Conchas de feijão, conchas de vênus

Alguns funcionários do restaurante universitário são responsáveis por servir a comida no bandejão. Maria serve macarrão. Lúcia serve arroz. Cláudio serve feijão. José serve proteína. Antônio serve salada. Joana serve sobremesa.
Cláudio sorria para mim todos os almoços.
Quer dizer, eu só sabia que ele sorria porque seus olhos sorriam também.  Os olhos eram a única parte nua em relação ao resto do rosto, dada a obrigatoriedade do uso da mascára descartável e da touca. O riso em si, nunca confirmei. Mas as maçãs pronunciadas não mentem.
Não sei dizer se, para mim, ele seria minha monalisa ou contrário dela. O sorriso que é um enigma. Os olhos que riem. Quase, quase, quase deboche. A gioconda peita a gente. Ri de todos nós através do vidro à prova de balas.
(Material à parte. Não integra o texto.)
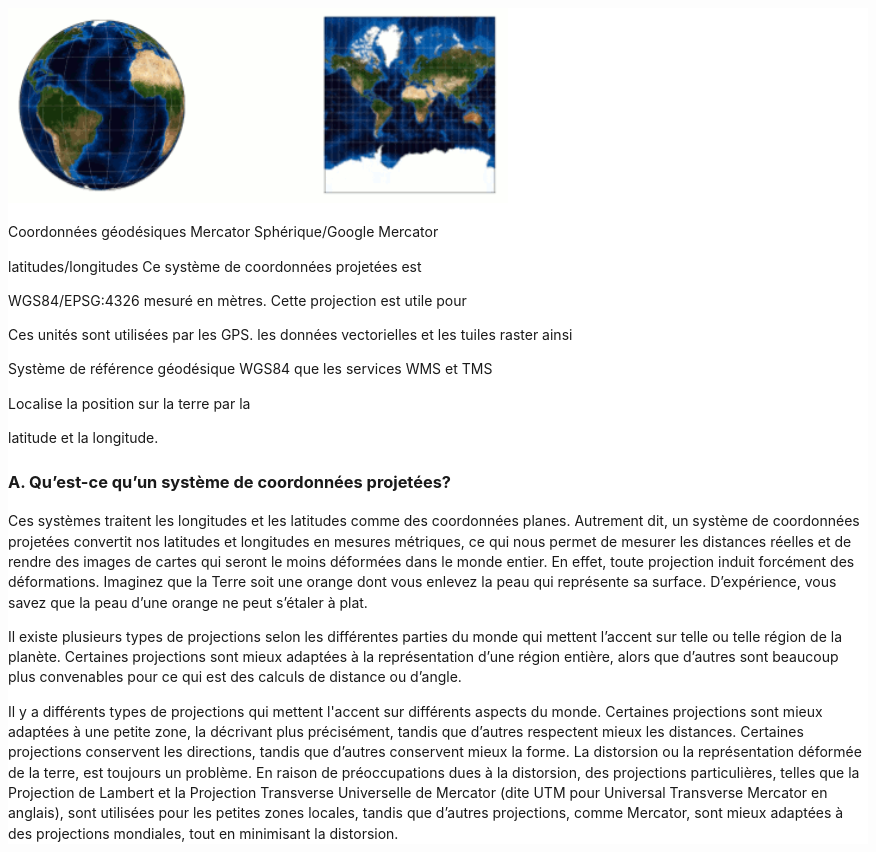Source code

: ![image](/images/fr/0400-12-24-projections-and-files-format/image11.png)

Coordonnées géodésiques Mercator Sphérique/Google Mercator

latitudes/longitudes Ce système de coordonnées projetées est

WGS84/EPSG:4326 mesuré en mètres. Cette projection est utile pour

Ces unités sont utilisées par les GPS. les données vectorielles et les
tuiles raster ainsi

Système de référence géodésique WGS84 que les services WMS et TMS

Localise la position sur la terre par la

latitude et la longitude.

### A. Qu’est-ce qu’un système de coordonnées projetées?

Ces systèmes traitent les longitudes et les latitudes comme des
coordonnées planes. Autrement dit, un système de coordonnées projetées
convertit nos latitudes et longitudes en mesures métriques, ce qui nous
permet de mesurer les distances réelles et de rendre des images de
cartes qui seront le moins déformées dans le monde entier. En effet,
toute projection induit forcément des déformations. Imaginez que la
Terre soit une orange dont vous enlevez la peau qui représente sa
surface. D’expérience, vous savez que la peau d’une orange ne peut
s’étaler à plat.

Il existe plusieurs types de projections selon les différentes parties
du monde qui mettent l’accent sur telle ou telle région de la planète.
Certaines projections sont mieux adaptées à la représentation d’une
région entière, alors que d’autres sont beaucoup plus convenables pour
ce qui est des calculs de distance ou d’angle.

Il y a différents types de projections qui mettent l'accent sur
différents aspects du monde. Certaines projections sont mieux adaptées à
une petite zone, la décrivant plus précisément, tandis que d’autres
respectent mieux les distances. Certaines projections conservent les
directions, tandis que d’autres conservent mieux la forme. La distorsion
ou la représentation déformée de la terre, est toujours un problème. En
raison de préoccupations dues à la distorsion, des projections
particulières, telles que la Projection de Lambert et la Projection
Transverse Universelle de Mercator (dite UTM pour Universal Transverse
Mercator en anglais), sont utilisées pour les petites zones locales,
tandis que d’autres projections, comme Mercator, sont mieux adaptées à
des projections mondiales, tout en minimisant la distorsion.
Mas esse sorriso, o sorriso da minha concha de feijão, que tem braços e que tem olhos que riem, e que tem duas fileira de dentes que não aparecem nunca; importante dizer: esse riso não é romântico. Não é nem predador e nem animalesco. Não é nem mesmo sexual.
É como se ele dissesse. Você é muito bonita. Bonita e gostosa como todas as outras meninas daqui. E eu sou muito galanteador e divertido. Olha como eu tô sorrindo pra você. Olha, olha, olha.
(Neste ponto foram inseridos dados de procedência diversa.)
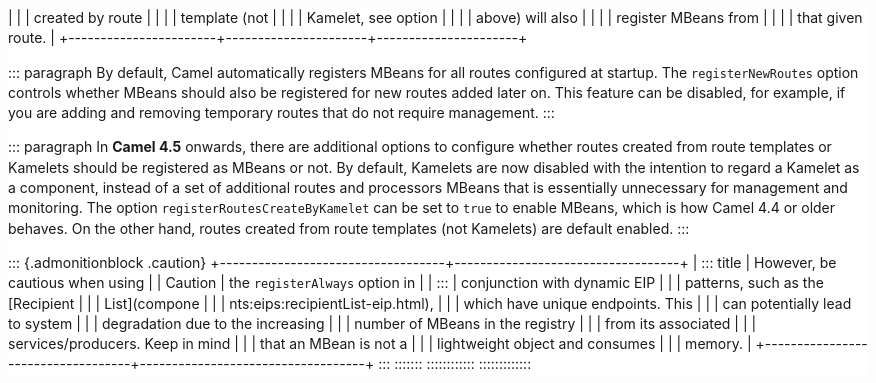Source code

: |                       |                      | created by route     |
|                       |                      | template (not        |
|                       |                      | Kamelet, see option  |
|                       |                      | above) will also     |
|                       |                      | register MBeans from |
|                       |                      | that given route.    |
+-----------------------+----------------------+----------------------+

::: paragraph
By default, Camel automatically registers MBeans for all routes
configured at startup. The `registerNewRoutes` option controls whether
MBeans should also be registered for new routes added later on. This
feature can be disabled, for example, if you are adding and removing
temporary routes that do not require management.
:::

::: paragraph
In **Camel 4.5** onwards, there are additional options to configure
whether routes created from route templates or Kamelets should be
registered as MBeans or not. By default, Kamelets are now disabled with
the intention to regard a Kamelet as a component, instead of a set of
additional routes and processors MBeans that is essentially unnecessary
for management and monitoring. The option
`registerRoutesCreateByKamelet` can be set to `true` to enable MBeans,
which is how Camel 4.4 or older behaves. On the other hand, routes
created from route templates (not Kamelets) are default enabled.
:::

::: {.admonitionblock .caution}
+-----------------------------------+-----------------------------------+
| ::: title                         | However, be cautious when using   |
| Caution                           | the `registerAlways` option in    |
| :::                               | conjunction with dynamic EIP      |
|                                   | patterns, such as the [Recipient  |
|                                   | List](compone                     |
|                                   | nts:eips:recipientList-eip.html), |
|                                   | which have unique endpoints. This |
|                                   | can potentially lead to system    |
|                                   | degradation due to the increasing |
|                                   | number of MBeans in the registry  |
|                                   | from its associated               |
|                                   | services/producers. Keep in mind  |
|                                   | that an MBean is not a            |
|                                   | lightweight object and consumes   |
|                                   | memory.                           |
+-----------------------------------+-----------------------------------+
:::
:::::::
::::::::::::
:::::::::::::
Só não tenha mais atitude do que eu, senão fico tímido.
Não responda às minhas investidas: essa é a graça.
E eu não faço nada senão reagir com uma gargalhada; que não é amor e nem é vontade de fazer sexo. É que esse riso desse rapaz, atrás desse expositor e dessa mascára de tnt, torna o dia engraçado demais. Quem flerta no almoço? Quem flerta atrás de um expositor de comida? Quem flerta vestido de auxiliar de cozinha? Ele deve se achar muito interessante.
É como se ele fosse aquele aluno da turma que faz piadas com a própria ridicularidade. O bobo altruísta do almoço. Ele é um empréstimo da vida naïf àquele estabelecimento e àquelas normas.
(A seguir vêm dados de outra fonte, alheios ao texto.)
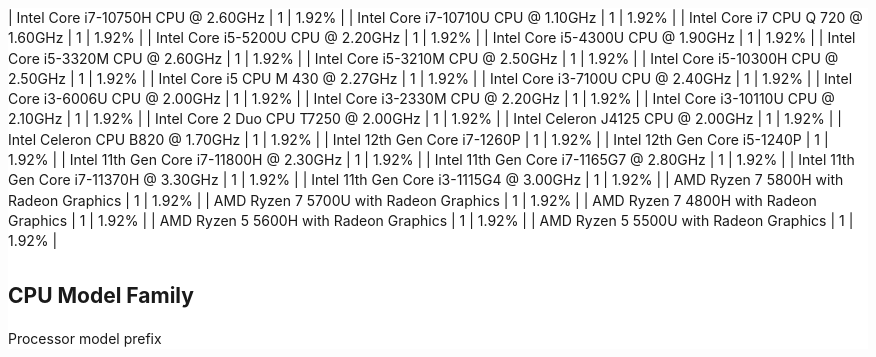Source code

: | Intel Core i7-10750H CPU @ 2.60GHz      | 1         | 1.92%   |
| Intel Core i7-10710U CPU @ 1.10GHz      | 1         | 1.92%   |
| Intel Core i7 CPU Q 720 @ 1.60GHz       | 1         | 1.92%   |
| Intel Core i5-5200U CPU @ 2.20GHz       | 1         | 1.92%   |
| Intel Core i5-4300U CPU @ 1.90GHz       | 1         | 1.92%   |
| Intel Core i5-3320M CPU @ 2.60GHz       | 1         | 1.92%   |
| Intel Core i5-3210M CPU @ 2.50GHz       | 1         | 1.92%   |
| Intel Core i5-10300H CPU @ 2.50GHz      | 1         | 1.92%   |
| Intel Core i5 CPU M 430 @ 2.27GHz       | 1         | 1.92%   |
| Intel Core i3-7100U CPU @ 2.40GHz       | 1         | 1.92%   |
| Intel Core i3-6006U CPU @ 2.00GHz       | 1         | 1.92%   |
| Intel Core i3-2330M CPU @ 2.20GHz       | 1         | 1.92%   |
| Intel Core i3-10110U CPU @ 2.10GHz      | 1         | 1.92%   |
| Intel Core 2 Duo CPU T7250 @ 2.00GHz    | 1         | 1.92%   |
| Intel Celeron J4125 CPU @ 2.00GHz       | 1         | 1.92%   |
| Intel Celeron CPU B820 @ 1.70GHz        | 1         | 1.92%   |
| Intel 12th Gen Core i7-1260P            | 1         | 1.92%   |
| Intel 12th Gen Core i5-1240P            | 1         | 1.92%   |
| Intel 11th Gen Core i7-11800H @ 2.30GHz | 1         | 1.92%   |
| Intel 11th Gen Core i7-1165G7 @ 2.80GHz | 1         | 1.92%   |
| Intel 11th Gen Core i7-11370H @ 3.30GHz | 1         | 1.92%   |
| Intel 11th Gen Core i3-1115G4 @ 3.00GHz | 1         | 1.92%   |
| AMD Ryzen 7 5800H with Radeon Graphics  | 1         | 1.92%   |
| AMD Ryzen 7 5700U with Radeon Graphics  | 1         | 1.92%   |
| AMD Ryzen 7 4800H with Radeon Graphics  | 1         | 1.92%   |
| AMD Ryzen 5 5600H with Radeon Graphics  | 1         | 1.92%   |
| AMD Ryzen 5 5500U with Radeon Graphics  | 1         | 1.92%   |

CPU Model Family
----------------

Processor model prefix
Ele é um personagem no meio desse cotidiano enfileirado, com hora pra começar e terminar e porções pré-definidas para servir. Minha monalisa grafitada, assalariada e proletária.
Obrigada, Cláudio, pelas conchas feijão a mais, que como as conchas mitológicas, sustentam eu e suas outras vênus platônicas e acadêmicas.